**TASK INPUT:**
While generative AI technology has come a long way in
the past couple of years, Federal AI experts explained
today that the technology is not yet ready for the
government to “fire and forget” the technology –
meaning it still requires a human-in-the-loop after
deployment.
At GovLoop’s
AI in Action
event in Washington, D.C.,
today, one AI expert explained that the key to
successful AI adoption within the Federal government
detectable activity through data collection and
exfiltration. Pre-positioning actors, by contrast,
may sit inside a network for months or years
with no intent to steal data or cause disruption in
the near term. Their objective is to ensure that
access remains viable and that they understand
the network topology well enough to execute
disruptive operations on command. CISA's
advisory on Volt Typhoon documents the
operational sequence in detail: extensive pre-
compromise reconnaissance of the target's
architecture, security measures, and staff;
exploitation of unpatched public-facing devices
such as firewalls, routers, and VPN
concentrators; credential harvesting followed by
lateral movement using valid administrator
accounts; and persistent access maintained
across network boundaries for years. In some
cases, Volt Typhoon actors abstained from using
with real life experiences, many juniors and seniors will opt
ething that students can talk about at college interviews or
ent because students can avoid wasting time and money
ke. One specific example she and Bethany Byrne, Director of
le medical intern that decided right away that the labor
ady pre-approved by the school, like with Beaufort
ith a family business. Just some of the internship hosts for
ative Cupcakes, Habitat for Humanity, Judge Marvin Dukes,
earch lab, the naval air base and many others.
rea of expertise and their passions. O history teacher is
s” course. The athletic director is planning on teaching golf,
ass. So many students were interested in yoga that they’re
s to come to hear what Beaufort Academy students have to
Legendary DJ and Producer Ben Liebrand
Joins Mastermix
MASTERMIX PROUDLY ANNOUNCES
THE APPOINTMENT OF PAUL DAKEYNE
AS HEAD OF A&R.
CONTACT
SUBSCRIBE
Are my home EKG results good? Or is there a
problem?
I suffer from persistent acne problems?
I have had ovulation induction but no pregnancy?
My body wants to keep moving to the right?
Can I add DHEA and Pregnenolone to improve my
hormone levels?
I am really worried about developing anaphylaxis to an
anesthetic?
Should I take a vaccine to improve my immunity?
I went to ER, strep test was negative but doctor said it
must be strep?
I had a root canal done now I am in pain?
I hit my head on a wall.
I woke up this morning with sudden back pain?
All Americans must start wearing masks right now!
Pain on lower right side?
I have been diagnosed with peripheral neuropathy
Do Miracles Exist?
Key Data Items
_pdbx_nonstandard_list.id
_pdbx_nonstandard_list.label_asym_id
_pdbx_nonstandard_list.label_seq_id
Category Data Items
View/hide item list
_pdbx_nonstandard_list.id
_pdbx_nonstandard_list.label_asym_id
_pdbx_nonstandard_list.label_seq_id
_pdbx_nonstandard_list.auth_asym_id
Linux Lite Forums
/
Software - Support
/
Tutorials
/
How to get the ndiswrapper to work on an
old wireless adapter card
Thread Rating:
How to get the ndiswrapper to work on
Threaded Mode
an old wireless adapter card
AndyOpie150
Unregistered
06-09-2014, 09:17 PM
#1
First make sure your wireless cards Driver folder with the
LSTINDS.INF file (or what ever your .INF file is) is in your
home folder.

==

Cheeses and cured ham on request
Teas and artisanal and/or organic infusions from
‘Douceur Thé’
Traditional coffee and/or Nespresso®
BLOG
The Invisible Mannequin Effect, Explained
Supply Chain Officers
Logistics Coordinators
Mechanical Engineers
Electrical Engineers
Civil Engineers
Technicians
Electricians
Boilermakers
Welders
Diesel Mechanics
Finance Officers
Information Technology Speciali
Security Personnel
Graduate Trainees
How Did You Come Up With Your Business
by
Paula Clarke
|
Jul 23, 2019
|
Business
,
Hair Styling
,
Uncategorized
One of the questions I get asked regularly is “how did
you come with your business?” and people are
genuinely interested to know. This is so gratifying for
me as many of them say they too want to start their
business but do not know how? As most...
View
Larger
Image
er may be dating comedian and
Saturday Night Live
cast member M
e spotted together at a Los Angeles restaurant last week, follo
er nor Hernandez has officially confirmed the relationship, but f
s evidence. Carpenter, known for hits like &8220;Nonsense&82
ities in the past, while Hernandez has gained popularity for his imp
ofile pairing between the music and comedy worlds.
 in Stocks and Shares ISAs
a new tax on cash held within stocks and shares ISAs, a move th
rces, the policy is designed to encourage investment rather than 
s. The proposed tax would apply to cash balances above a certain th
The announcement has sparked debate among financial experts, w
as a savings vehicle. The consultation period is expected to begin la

**YOUR OBJECTIVE:**
Edit the records starting at the line that contains "While generative AI" and stopping after the line that contains "At GovLoop’s": swap "deployment" for "rollout" and leave everything else untouched. Return only those lines.

**EXERCISE ANSWER:**
While generative AI technology has come a long way in
the past couple of years, Federal AI experts explained
today that the technology is not yet ready for the
government to “fire and forget” the technology –
meaning it still requires a human-in-the-loop after
rollout.
At GovLoop’s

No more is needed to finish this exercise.